I've never taken off feathers or anything else but that can be a bit of a mess if you are in the 'burbs. I leave all the organs in them.


----------



## Joe Agustin (Jan 15, 2013)

Im a big hunter, field dressing a bird isnt hard. The messiest part is taking the feathers off. I would just clip the feet.....gut it and toss it in the kennel.
It wouldnt take more then 20-30 minutes to field dress 10 chickens. And thats a safe estimate


----------



## Steve Estrada (Mar 6, 2011)

I've fed the whole chicken with no problem, what's in the craw is something I haven't heard of as a problem. But too much chicken has caused very soft feces. Use gloves even washing off the the bird with warm water. Cow is best w/organs & bones...


----------



## Connie Sutherland (Mar 27, 2006)

Steve Estrada said:


> ... But too much chicken has caused very soft feces. Use gloves even washing off the the bird with warm water. Cow is best w/organs & bones...

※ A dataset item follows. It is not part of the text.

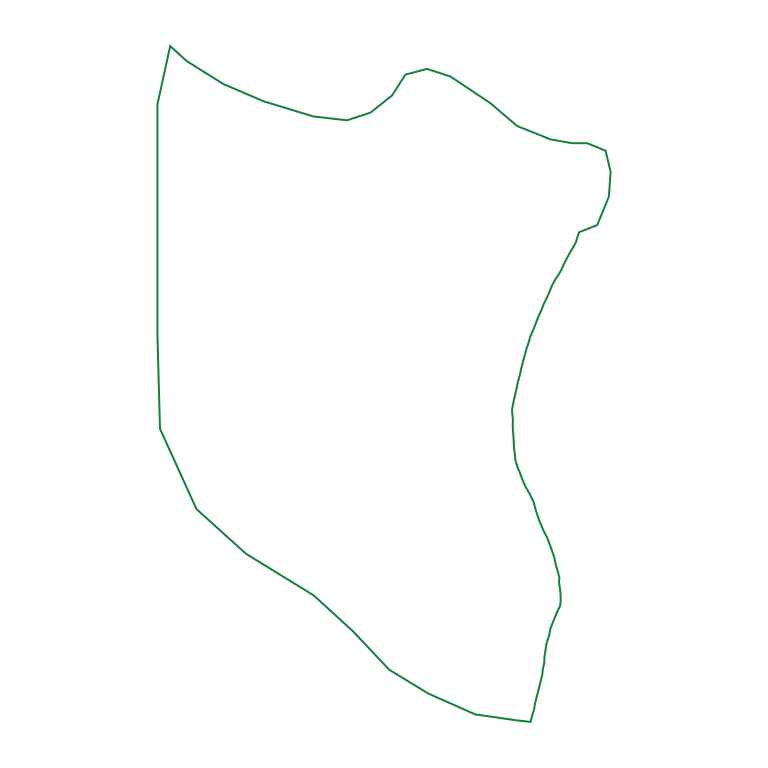 the district of Grande Riviere/White Rock, Gros Islet, Saint Lucia
{"feature_id": "8701671B44431410980873", "entity_name": "Grande Riviere/White Rock", "entity_type": "district", "adm_level": 2, "iso_a3": "LCA", "parent_name": "Saint Lucia", "parent_adm1": "Gros Islet", "projection": "robinson", "projection_center": [-60.954, 14.036], "detail": "fine", "context": "isolated", "style": "outline", "palette": "green", "viewbox_px": 768, "rotation_deg": 0, "n_neighbors": 0, "source": "geoboundaries", "source_scale": "gbopen_adm2", "svg_char_len": 1583}
<svg xmlns="http://www.w3.org/2000/svg" viewBox="0 0 768 768"><path d="M170.2,46.1L157.4,104.5L157.4,220.5L157.4,274.1L157.4,333.6L160.0,428.8L196.5,509.1L246.0,553.8L313.7,595.4L352.8,631.1L389.3,669.8L428.4,693.6L475.2,714.4L516.9,720.4L530.5,721.9L532.3,715.4L534.3,708.6L534.9,703.7L536.7,697.0L538.2,691.3L539.7,684.8L541.0,680.0L542.3,674.5L542.8,669.6L544.3,662.3L544.4,657.0L545.4,650.8L546.1,645.7L547.8,639.1L549.2,635.5L550.4,628.6L552.7,622.7L555.5,616.0L557.7,610.7L560.2,605.7L560.7,600.0L560.5,593.0L559.9,588.1L559.0,582.1L559.4,577.7L557.3,569.9L555.7,564.5L554.7,559.3L553.1,553.9L550.6,546.8L548.7,541.6L546.9,537.1L543.8,531.3L541.5,525.7L539.4,520.9L537.6,515.9L535.6,509.5L533.6,502.0L531.3,497.2L529.4,493.4L525.9,487.4L523.7,482.7L521.3,476.8L519.6,472.0L517.5,467.3L515.3,459.8L514.9,453.9L514.1,448.6L513.8,443.7L513.4,435.5L512.9,430.1L512.7,425.5L512.9,419.6L512.0,410.3L512.7,405.8L513.7,400.9L514.9,395.9L516.6,388.4L517.4,383.9L518.9,378.4L520.0,374.4L521.5,367.5L523.1,361.2L524.8,355.1L526.5,348.7L528.7,342.4L530.2,336.7L532.2,332.3L534.5,326.8L536.7,320.9L539.0,315.4L542.0,308.7L544.1,303.2L546.3,298.9L548.3,294.5L550.4,289.5L552.8,283.8L556.3,277.9L558.7,274.4L561.8,269.0L563.6,264.6L567.1,257.9L569.8,252.8L573.4,246.9L576.0,242.1L577.6,236.3L579.2,232.1L597.2,225.1L608.9,196.5L610.6,171.8L605.6,150.8L587.2,143.2L572.2,143.2L550.5,139.4L517.1,126.0L490.4,103.2L450.4,76.5L427.0,68.9L405.4,74.6L392.0,95.5L370.3,112.7L347.0,120.3L313.6,116.5L263.6,101.3L223.5,84.1L186.8,61.2L170.2,46.1Z" fill="none" stroke="#15803d" stroke-width="2"/></svg>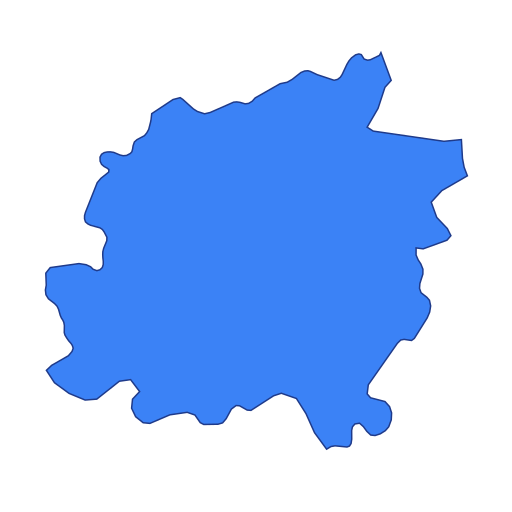 Lot-et-Garonne, Mercator projection, rotated 177°
{"feature_id": "FRA-5319", "entity_name": "Lot-et-Garonne", "entity_type": "Metropolitan department", "adm_level": 1, "iso_a3": "FRA", "parent_name": "France", "parent_adm1": "", "projection": "mercator", "projection_center": [0.533, 44.365], "detail": "fine", "context": "isolated", "style": "filled", "palette": "blue", "viewbox_px": 512, "rotation_deg": 177, "n_neighbors": 0, "source": "natural_earth", "source_scale": "10m", "svg_char_len": 2610}
<svg xmlns="http://www.w3.org/2000/svg" viewBox="0 0 512 512"><g transform="rotate(177 256 256)"><path d="M44.8,361.5L44.7,342.6L43.5,333.7L40.7,325.0L67.0,311.6L78.2,300.6L73.5,285.1L63.5,273.4L60.3,266.1L64.4,261.8L88.7,254.4L95.7,255.7L96.1,248.6L94.3,243.7L91.8,239.4L90.0,234.1L90.3,229.2L93.8,219.9L94.4,215.1L93.1,210.7L87.5,205.8L85.1,202.7L84.2,197.0L85.5,190.9L88.3,185.2L102.2,165.4L105.1,163.5L112.5,165.0L115.9,164.5L119.4,161.4L150.6,121.5L152.2,112.5L149.0,108.4L134.8,103.9L130.5,98.6L128.8,92.2L129.5,85.3L132.4,78.5L136.0,74.8L141.2,71.9L146.5,70.5L150.8,71.2L154.5,75.1L157.7,80.0L161.3,83.6L166.0,83.1L168.6,80.4L169.6,76.8L170.0,68.0L170.9,63.7L172.6,61.3L175.1,60.5L187.0,62.3L191.1,61.8L195.6,59.4L206.8,76.5L214.3,95.9L223.1,111.6L237.9,117.6L245.7,115.5L269.1,102.1L272.9,102.6L280.3,107.3L283.7,107.7L288.6,104.4L294.3,95.1L298.1,91.1L302.7,90.0L317.0,90.5L320.4,92.5L325.3,100.4L332.9,103.5L350.3,101.9L370.7,94.4L377.4,95.4L384.6,101.8L388.2,110.5L386.8,119.5L379.3,126.7L387.7,139.1L399.0,138.1L422.5,121.4L434.2,121.1L449.9,128.6L463.9,140.0L471.3,152.8L465.8,157.5L448.6,166.2L444.7,170.3L443.4,173.5L444.1,176.2L445.2,178.2L447.5,181.1L449.4,184.2L450.9,187.0L451.5,189.5L451.0,196.6L451.4,199.8L452.3,202.1L453.6,204.3L454.6,207.0L456.0,213.2L457.3,216.3L459.6,219.0L465.5,224.1L467.8,228.3L468.1,233.1L467.0,237.8L466.8,249.8L466.7,250.0L462.1,255.2L433.2,257.7L426.1,256.2L421.7,253.9L419.4,251.3L415.7,249.7L412.6,250.4L410.1,252.5L409.0,255.5L408.8,258.8L409.0,262.1L409.0,265.3L408.7,268.4L407.7,271.7L404.2,279.1L403.9,282.5L406.4,288.0L408.0,290.5L410.4,292.3L419.5,295.3L422.2,296.8L424.5,299.0L425.3,302.1L425.1,305.3L424.0,308.6L410.7,337.6L406.8,341.7L398.7,347.5L398.4,350.0L400.2,351.6L403.0,353.3L405.4,355.6L406.7,358.8L406.6,362.9L404.9,365.7L402.2,367.2L399.0,367.7L395.9,367.6L392.6,366.9L386.6,364.0L383.4,363.1L380.0,363.2L376.1,365.0L374.5,366.6L373.6,369.4L373.0,372.4L371.5,376.2L368.8,378.4L361.1,382.0L358.6,384.7L356.5,388.1L354.3,395.2L353.6,398.0L352.7,403.6L330.7,416.6L323.4,418.1L320.9,416.2L310.9,406.2L307.0,403.4L299.9,400.7L294.3,401.7L270.3,410.8L267.2,410.9L264.0,410.3L258.9,408.5L255.3,408.8L251.6,410.8L248.6,413.9L222.9,426.8L215.7,427.9L210.6,430.5L201.5,436.9L197.8,438.2L194.5,438.3L192.1,437.5L185.4,433.9L168.8,427.4L165.3,428.1L162.4,430.1L160.5,432.7L155.2,442.6L153.0,445.9L150.2,448.9L146.0,451.7L142.7,452.4L140.3,451.6L137.7,447.0L134.3,445.7L131.5,446.0L122.2,449.9L120.6,452.6L111.8,424.3L118.4,417.7L126.4,397.0L138.3,378.8L132.4,374.6L62.3,360.7L44.8,361.5Z" fill="#3b82f6" stroke="#1e3a8a" stroke-width="1.5"/></g></svg>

There are not a lot of digestible bones in a cow. RMBs (raw meaty bones that the dog is able to digest, as opposed to recreational bones that the dog would gnaw on) are much scarcer in a cow than in poultry or rabbits or even lambs.

"Cow is best w/organs & bones" ..... I guess I'm not following completely.

Chicken is a great source of the RMBs that dogs need for calcium. It's my "go to." The added muscle meat is where I introduce variety in meat (such as beef, lamb, etc.).

I'm also not following "very soft feces" from chicken. 

I think I'm missing something.


----------



## Steve Estrada (Mar 6, 2011)

Organ meat w/raw meaty bones. Too much whole chicken caused soft feces not sure why but I feed chicken twice a wk. now w/no problem.


----------



## Connie Sutherland (Mar 27, 2006)

Steve Estrada said:


> Organ meat w/raw meaty bones. Too much whole chicken caused soft feces not sure why but I feed chicken twice a wk. now w/no problem.



Oh, the organ meat!

Oh, yes, lots of dogs can't eat a lot of organ meat at once.

Sorry ..... I wasn't following.


----------